- [OBJECTIF VISÉ]:
Dans le texte fourni, qui le propriétaire envoie-t-il en dernier auprès des vignerons, s'il vous plaît ?
━━━ TEXTE FOURNI ━━━
Dramatique et dynamique
Jésus disait aux chefs des prêtres et aux pharisiens : « Écoutez cette parabole : Un homme était propriétaire d’un domaine ; il planta une vigne, l’entoura d’une clôture, y creusa un pressoir et y bâtit une tour de garde. Puis il la donna en fermage à des vignerons, et partit en voyage. Quand arriva le moment de la vendange, il envoya ses serviteurs auprès des vignerons pour se faire remettre le produit de la vigne. Mais les vignerons se saisirent des serviteurs, frappèrent l’un, tuèrent l’autre, lapidèrent le troisième. De nouveau, le propriétaire envoya d’autres serviteurs plus nombreux que les premiers ; mais ils furent traités de la même façon. Finalement, il leur envoya son fils, en se disant : ‘Ils respecteront mon fils.’ Mais, voyant le fils, les vignerons se dirent entre eux : ‘Voici l’héritier : allons-y ! tuons-le, nous aurons l’héritage !’ Ils se saisirent de lui, le jetèrent hors de la vigne et le tuèrent. Eh bien, quand le maître de la vigne viendra, que fera-t-il à ces vignerons ? »
On lui répond : « Ces misérables, il les fera périr misérablement. Il donnera la vigne en fermage à d’autres vignerons, qui en remettront le produit en temps voulu. »
Jésus leur dit : « N’avez-vous jamais lu dans les Écritures : La pierre qu’ont rejetée les bâtisseurs est devenue la pierre angulaire. C’est là l’oeuvre du Seigneur, une merveille sous nos yeux ! Aussi, je vous le dis : Le royaume de Dieu vous sera enlevé pour être donné à un peuple qui lui fera produire son fruit.
━━━ ITEMS EXTRAITS ━━━
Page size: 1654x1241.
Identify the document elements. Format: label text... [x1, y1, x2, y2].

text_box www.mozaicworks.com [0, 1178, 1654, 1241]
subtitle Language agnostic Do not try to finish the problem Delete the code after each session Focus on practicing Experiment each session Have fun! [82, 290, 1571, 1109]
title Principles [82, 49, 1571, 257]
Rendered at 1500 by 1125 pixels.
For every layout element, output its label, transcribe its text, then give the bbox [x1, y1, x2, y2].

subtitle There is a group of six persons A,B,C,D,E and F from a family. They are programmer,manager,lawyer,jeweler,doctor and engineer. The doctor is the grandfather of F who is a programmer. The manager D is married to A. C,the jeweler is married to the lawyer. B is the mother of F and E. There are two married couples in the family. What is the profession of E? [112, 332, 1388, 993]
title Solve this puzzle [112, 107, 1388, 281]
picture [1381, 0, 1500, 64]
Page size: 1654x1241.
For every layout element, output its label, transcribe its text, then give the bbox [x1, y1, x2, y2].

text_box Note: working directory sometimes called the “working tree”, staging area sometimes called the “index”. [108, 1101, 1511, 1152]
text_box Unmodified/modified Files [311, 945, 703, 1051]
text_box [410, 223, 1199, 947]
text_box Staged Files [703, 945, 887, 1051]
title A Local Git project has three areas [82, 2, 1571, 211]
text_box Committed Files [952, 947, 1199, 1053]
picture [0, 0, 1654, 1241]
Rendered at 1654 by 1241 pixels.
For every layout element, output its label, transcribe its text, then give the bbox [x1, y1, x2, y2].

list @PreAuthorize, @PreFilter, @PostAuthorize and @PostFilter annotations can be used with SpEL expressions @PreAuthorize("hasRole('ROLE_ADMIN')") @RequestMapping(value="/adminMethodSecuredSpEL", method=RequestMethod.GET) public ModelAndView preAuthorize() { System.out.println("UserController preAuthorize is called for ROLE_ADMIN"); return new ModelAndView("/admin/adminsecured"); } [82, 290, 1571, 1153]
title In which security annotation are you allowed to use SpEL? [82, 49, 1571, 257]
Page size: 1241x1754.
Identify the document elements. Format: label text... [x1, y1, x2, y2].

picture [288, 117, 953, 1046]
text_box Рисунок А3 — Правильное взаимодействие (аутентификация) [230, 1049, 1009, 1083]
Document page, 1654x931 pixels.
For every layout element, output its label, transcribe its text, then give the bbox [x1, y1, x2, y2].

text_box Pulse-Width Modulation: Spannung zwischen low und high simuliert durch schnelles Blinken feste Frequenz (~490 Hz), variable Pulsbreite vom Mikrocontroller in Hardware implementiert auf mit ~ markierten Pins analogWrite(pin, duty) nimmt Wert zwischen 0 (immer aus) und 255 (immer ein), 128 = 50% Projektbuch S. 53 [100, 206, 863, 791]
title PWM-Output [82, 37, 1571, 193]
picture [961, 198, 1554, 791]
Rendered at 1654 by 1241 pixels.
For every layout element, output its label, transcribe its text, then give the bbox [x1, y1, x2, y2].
━━━
- [RÉPONSE RÉDIGÉE]:
Il leur envoie son fils.